[Required tasks]
1) Retype the part of the lane-finding project writeup below word for word, starting with "The goals /" and going on through "the original image.".
2) Answer these questions from the lane-finding project writeup below.
(a) In which Jupyter notebook, and in which code cells, is the camera calibration code?
(b) On how many chessboard images does the writeup say the corners are drawn?
(c) According to the note, why do some of the chessboard images not appear?

[Text section]
********
The goals / steps of this project are the following:
- Compute the camera calibration matrix and distortion coefficients given a set of chessboard images.
- Apply a distortion correction to raw images.
- Use color transforms, gradients, etc., to create a thresholded binary image.
- Apply a perspective transform to rectify binary image ("birds-eye view").
- Detect lane pixels and fit to find the lane boundary.
- Determine the curvature of the lane and vehicle position with respect to center.
- Warp the detected lane boundaries back onto the original image.
- Output visual display of the lane boundaries and numerical estimation of lane curvature and vehicle position.
Rubric Points
Here I will consider the rubric points individually and describe how I addressed each point in my implementation.
1. Provide a Writeup / README that includes all the rubric points and how you addressed each one. You can submit your writeup as markdown or pdf. Here is a template writeup for this project you can use as a guide and a starting point.
You're reading it!
1. Briefly state how you computed the camera matrix and distortion coefficients. Provide an example of a distortion corrected calibration image.
The code for this step is contained in the first two code cells of the Jupyter notebook project.ipynb
.
The OpenCV functions findChessboardCorners
and calibrateCamera
are the backbone of the image calibration. A number of images of a chessboard, taken from different angles with the same camera, comprise the input. Arrays of object points, corresponding to the location (essentially indices) of internal corners of a chessboard, and image points, the pixel locations of the internal chessboard corners determined by findChessboardCorners
, are fed to calibrateCamera
which returns camera calibration and distortion coefficients. These can then be used by the OpenCV undistort
function to undo the effects of distortion on any image produced by the same camera. Generally, these coefficients will not change for a given camera (and lens). The below image depicts the corners drawn onto twenty chessboard images using the OpenCV function drawChessboardCorners
:
Note: Some of the chessboard images don't appear because findChessboardCorners
was unable to detect the desired number of internal corners.
********
[The data]

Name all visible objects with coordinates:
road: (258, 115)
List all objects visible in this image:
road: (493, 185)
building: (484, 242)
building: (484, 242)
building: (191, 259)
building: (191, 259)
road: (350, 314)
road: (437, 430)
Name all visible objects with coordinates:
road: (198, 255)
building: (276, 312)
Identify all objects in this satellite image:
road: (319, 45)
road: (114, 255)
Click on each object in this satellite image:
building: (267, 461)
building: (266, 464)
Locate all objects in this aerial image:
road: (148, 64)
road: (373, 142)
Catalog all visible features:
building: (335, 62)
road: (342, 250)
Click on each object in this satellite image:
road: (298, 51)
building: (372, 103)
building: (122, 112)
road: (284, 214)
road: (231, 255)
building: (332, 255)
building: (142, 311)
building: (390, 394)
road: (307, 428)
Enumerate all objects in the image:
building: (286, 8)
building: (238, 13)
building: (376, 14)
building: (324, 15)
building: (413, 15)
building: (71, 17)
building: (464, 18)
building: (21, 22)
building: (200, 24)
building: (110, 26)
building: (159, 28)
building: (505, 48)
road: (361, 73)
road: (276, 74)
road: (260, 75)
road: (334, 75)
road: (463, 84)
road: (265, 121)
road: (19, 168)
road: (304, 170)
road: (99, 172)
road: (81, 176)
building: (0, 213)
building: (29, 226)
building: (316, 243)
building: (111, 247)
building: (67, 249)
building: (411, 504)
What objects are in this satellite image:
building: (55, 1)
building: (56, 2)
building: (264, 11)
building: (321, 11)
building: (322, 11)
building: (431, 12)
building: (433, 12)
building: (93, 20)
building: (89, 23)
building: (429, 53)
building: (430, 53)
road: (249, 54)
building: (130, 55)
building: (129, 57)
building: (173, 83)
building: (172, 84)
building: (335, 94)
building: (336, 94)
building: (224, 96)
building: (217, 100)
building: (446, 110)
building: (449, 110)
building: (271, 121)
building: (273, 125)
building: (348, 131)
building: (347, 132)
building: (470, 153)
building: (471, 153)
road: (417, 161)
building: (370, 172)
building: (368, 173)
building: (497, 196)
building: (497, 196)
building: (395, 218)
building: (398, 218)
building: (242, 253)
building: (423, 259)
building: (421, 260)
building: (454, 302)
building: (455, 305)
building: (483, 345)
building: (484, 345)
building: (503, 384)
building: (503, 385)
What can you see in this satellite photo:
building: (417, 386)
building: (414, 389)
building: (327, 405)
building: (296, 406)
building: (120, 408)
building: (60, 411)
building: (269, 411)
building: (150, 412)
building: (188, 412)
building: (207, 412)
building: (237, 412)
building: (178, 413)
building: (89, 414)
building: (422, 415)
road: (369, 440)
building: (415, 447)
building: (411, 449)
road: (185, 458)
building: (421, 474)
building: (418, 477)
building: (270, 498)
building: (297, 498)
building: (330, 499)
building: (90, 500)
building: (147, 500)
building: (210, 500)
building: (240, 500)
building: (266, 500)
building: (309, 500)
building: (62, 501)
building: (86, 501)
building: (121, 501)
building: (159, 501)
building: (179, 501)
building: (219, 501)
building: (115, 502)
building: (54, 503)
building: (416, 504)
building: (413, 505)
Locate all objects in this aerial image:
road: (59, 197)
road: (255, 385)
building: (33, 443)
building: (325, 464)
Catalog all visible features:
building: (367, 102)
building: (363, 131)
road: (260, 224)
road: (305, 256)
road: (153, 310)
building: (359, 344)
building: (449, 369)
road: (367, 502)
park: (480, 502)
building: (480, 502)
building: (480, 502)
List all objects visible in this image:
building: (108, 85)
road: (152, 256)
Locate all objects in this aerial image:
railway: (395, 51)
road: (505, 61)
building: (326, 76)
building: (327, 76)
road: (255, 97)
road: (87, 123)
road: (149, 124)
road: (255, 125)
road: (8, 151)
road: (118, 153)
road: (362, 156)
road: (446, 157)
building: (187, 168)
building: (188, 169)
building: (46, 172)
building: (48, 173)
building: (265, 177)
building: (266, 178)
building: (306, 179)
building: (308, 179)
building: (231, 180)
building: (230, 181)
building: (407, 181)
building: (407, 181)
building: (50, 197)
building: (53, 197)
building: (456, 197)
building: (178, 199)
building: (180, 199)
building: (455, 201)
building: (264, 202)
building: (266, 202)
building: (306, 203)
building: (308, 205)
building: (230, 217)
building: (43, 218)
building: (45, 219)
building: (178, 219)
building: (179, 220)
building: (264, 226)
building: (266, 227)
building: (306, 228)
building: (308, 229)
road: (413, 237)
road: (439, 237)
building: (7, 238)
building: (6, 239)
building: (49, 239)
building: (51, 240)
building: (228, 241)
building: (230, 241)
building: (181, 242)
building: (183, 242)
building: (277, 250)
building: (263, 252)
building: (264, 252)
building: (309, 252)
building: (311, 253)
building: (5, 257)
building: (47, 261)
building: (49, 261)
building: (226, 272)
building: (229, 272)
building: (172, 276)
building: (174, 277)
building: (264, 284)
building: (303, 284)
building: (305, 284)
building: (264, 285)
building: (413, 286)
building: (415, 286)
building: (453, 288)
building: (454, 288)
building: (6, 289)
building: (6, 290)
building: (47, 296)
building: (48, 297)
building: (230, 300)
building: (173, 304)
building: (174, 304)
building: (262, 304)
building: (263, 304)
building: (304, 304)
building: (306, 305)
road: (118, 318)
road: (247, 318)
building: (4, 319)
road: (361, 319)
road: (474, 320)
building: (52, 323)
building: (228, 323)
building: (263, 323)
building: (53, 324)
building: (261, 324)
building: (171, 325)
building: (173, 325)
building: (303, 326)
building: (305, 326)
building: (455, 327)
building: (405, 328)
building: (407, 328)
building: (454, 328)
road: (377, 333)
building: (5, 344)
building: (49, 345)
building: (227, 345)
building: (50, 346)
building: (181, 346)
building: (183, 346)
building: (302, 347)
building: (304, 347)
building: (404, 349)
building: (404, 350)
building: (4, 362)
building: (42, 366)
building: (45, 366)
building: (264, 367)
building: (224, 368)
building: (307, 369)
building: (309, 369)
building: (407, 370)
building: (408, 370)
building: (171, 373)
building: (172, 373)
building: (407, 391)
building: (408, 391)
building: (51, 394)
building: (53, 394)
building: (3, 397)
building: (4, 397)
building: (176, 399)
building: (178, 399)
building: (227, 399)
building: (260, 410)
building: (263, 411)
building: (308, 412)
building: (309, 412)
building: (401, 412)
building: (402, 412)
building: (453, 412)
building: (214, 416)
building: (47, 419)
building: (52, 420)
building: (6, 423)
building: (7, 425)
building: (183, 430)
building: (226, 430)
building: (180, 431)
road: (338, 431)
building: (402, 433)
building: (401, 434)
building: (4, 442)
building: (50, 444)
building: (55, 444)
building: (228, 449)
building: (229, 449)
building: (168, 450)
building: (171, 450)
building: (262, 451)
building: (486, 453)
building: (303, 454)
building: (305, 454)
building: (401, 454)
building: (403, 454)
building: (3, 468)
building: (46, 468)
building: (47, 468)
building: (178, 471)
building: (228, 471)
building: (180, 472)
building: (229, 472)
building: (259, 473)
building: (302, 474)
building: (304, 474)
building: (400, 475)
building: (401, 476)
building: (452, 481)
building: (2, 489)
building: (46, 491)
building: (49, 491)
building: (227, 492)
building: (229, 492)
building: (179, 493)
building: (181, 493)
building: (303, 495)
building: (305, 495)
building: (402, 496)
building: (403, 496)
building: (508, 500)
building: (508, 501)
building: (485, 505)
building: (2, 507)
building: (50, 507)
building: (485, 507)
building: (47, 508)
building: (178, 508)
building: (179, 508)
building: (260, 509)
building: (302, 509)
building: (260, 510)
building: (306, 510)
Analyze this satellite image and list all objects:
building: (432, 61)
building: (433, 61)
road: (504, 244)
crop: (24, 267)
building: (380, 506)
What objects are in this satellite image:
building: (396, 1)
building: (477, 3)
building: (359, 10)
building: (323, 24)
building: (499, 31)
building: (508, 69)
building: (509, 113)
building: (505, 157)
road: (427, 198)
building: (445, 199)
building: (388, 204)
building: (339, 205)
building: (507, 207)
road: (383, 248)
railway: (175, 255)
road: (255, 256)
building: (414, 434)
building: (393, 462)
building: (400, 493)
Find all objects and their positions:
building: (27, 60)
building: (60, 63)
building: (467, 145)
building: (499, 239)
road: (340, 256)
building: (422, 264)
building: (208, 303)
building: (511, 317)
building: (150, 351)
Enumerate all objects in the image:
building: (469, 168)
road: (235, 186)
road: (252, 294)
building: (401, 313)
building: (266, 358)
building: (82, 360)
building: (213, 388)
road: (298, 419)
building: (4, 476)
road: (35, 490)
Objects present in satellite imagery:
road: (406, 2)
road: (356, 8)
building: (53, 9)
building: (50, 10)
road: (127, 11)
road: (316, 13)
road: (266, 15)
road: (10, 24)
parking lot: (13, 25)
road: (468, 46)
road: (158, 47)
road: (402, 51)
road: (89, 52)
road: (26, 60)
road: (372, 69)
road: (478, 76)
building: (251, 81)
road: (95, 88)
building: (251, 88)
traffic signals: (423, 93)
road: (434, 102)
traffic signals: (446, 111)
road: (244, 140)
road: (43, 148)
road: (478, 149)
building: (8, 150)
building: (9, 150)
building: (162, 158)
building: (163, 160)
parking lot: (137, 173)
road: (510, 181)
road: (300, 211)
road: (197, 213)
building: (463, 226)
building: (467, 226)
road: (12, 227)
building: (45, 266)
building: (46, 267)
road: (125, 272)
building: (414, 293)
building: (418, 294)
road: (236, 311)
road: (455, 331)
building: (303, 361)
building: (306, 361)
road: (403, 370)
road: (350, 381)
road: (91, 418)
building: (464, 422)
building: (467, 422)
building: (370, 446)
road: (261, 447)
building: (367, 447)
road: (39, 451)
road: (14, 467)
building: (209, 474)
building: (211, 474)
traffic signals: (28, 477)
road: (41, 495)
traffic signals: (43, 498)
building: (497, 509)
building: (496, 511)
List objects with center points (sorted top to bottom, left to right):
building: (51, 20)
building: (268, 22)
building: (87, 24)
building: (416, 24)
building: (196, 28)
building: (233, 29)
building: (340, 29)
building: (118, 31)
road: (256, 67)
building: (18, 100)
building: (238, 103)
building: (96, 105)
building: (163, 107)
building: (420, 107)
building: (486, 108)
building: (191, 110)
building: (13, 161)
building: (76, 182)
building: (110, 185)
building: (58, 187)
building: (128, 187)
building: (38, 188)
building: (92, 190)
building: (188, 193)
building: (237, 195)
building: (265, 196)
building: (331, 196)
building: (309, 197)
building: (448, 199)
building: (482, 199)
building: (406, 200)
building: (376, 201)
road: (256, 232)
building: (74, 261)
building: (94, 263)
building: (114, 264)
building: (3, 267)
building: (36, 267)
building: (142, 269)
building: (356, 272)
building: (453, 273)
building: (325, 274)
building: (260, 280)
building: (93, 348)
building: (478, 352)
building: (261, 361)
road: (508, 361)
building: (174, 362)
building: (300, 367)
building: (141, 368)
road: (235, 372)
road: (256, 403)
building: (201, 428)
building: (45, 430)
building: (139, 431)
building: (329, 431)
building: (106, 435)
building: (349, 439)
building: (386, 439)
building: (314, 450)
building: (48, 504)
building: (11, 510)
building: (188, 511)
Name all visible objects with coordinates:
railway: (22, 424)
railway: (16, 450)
********
[Expected results]
1)
The goals / steps of this project are the following:
- Compute the camera calibration matrix and distortion coefficients given a set of chessboard images.
- Apply a distortion correction to raw images.
- Use color transforms, gradients, etc., to create a thresholded binary image.
- Apply a perspective transform to rectify binary image ("birds-eye view").
- Detect lane pixels and fit to find the lane boundary.
- Determine the curvature of the lane and vehicle position with respect to center.
- Warp the detected lane boundaries back onto the original image.

2)
(a) The code is in the first two code cells of the notebook project.ipynb.
(b) The corners are drawn on twenty chessboard images.
(c) findChessboardCorners was unable to detect the desired number of internal corners.